Start – defines the first point where the created wave will start. Note that if you change the start point the left anchor will automatically adjust itself to the selected start point.
End – defines where the created waveform will end. Note that as you change the end point the right anchor will automatically adjust itself to the selected end point.
Waveform Amplitude
The vertical axis of the Wave Composer represents 14-bits of vertical resolution. That means that the equation is computed, resolved and generated with 1/32,768 increments and accuracy. The Waveform Amplitude fields in the Equation Editor are used in two cases: 1) when the “amp” parameter is used in the equation or 2 if the Level Adjuster is set to Auto. Information on these two operations is given later.
Max – defines the positive peak of the vertical axis Min – defines the negative peak of the vertical axis
Cycles
The Cycles parameter defines how many waveform cycles will be created within the specified start and end anchor points.
Level Adjuster
The Level Adjuster is a convenient tool that helps you adjust the amplitude and offset without modifying your equation. The Level Adjuster mode does not interfere with your calculations and displays the waveform as computed from your equation. The only difference is that your final calculations are stretched or shrunk or offset on the vertical scale to fit the new amplitude and offset boundaries.

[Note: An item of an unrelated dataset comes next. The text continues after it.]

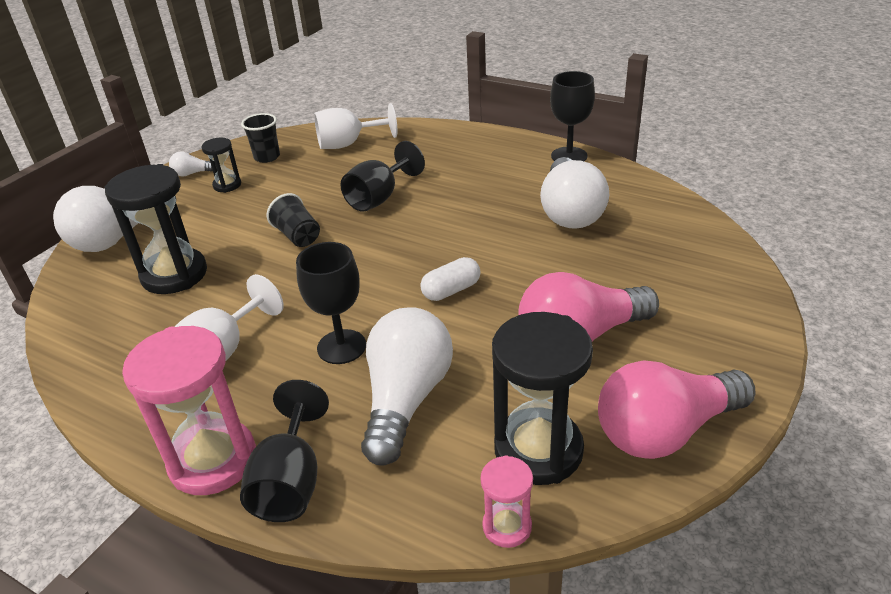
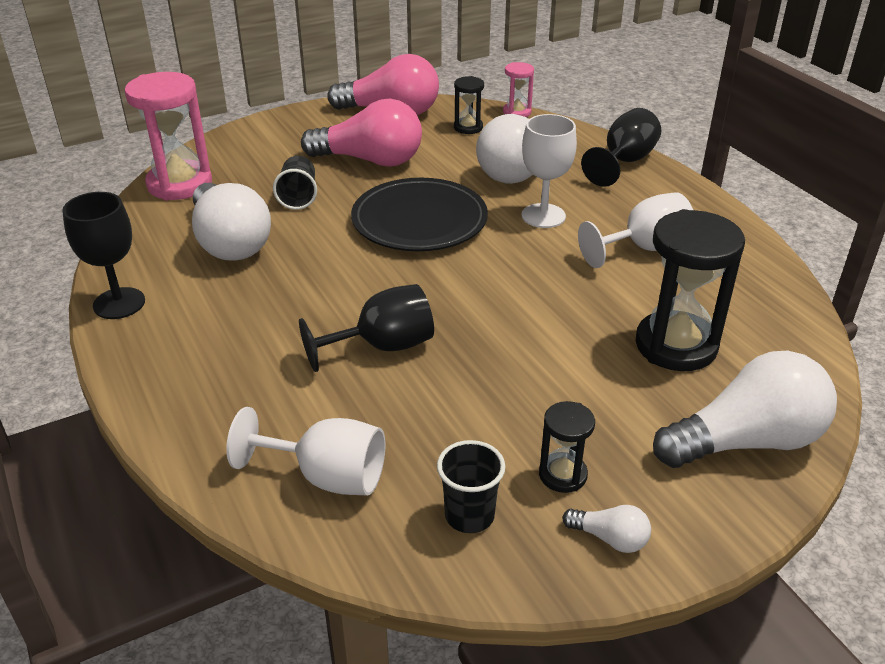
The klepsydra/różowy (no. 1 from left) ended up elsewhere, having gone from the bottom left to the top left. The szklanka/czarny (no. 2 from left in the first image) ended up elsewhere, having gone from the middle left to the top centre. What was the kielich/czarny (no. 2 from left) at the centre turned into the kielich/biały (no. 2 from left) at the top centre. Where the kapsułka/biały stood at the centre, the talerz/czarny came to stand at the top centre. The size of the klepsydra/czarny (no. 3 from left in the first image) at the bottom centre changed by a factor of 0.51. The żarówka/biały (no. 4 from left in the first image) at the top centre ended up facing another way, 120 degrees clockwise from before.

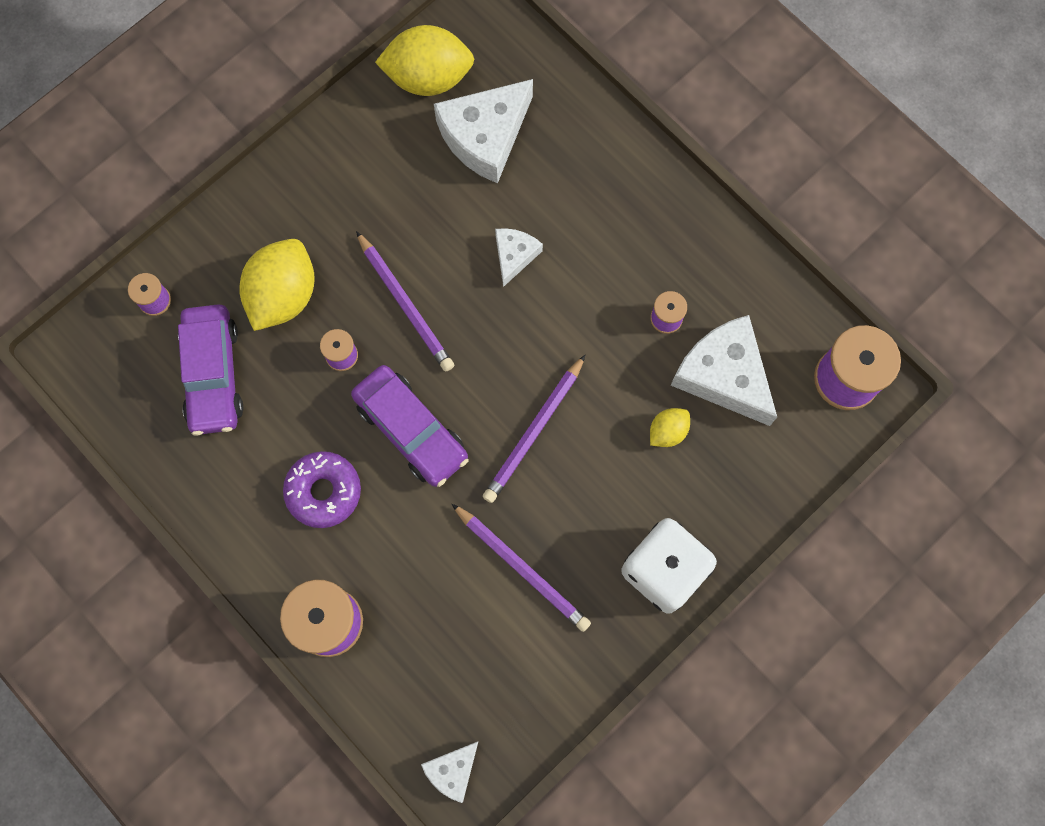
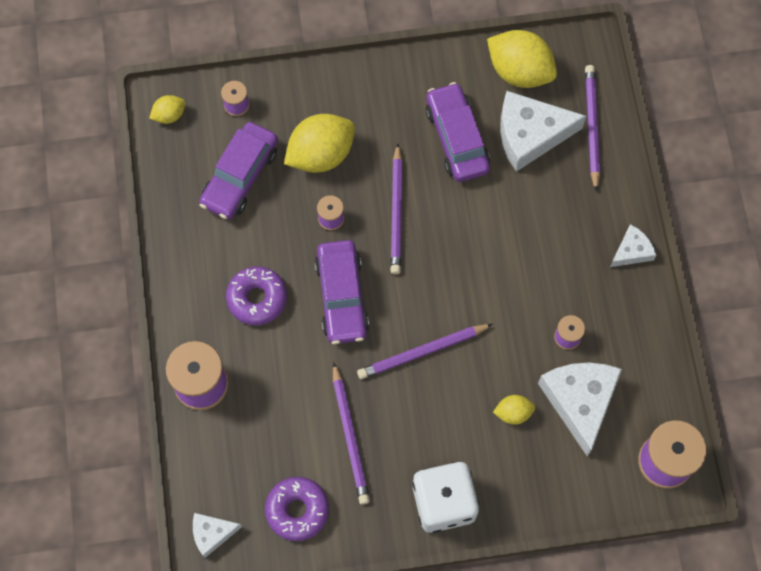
The ser/biały (no. 3 from left in the first image) ended up elsewhere, having gone from the top centre to the middle right. The second view gained the cytryna/żółty (no. 1 from left) at the top left. The second view gained the donut/fioletowy (no. 2 from left) at the bottom centre. The second view gained the samochód/fioletowy (no. 3 from left) at the top centre. The second view gained the ołówek/fioletowy (no. 4 from left) at the top right.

If you change the Max and Min setting in the Waveform Amplitude fields and press the Adjust key, your waveform will offset immediately without changing the equation. The same way, you can also change amplitude only or both amplitude and offset. If you check the Manual option, you’ll have to click on the Adjust button for the Waveform Amplitude parameters to take effect. The Adjust button name will change to Restore and back to Adjust if you click on it again. If you check the Auto option, your waveform will be created automatically with the new Amplitude setting.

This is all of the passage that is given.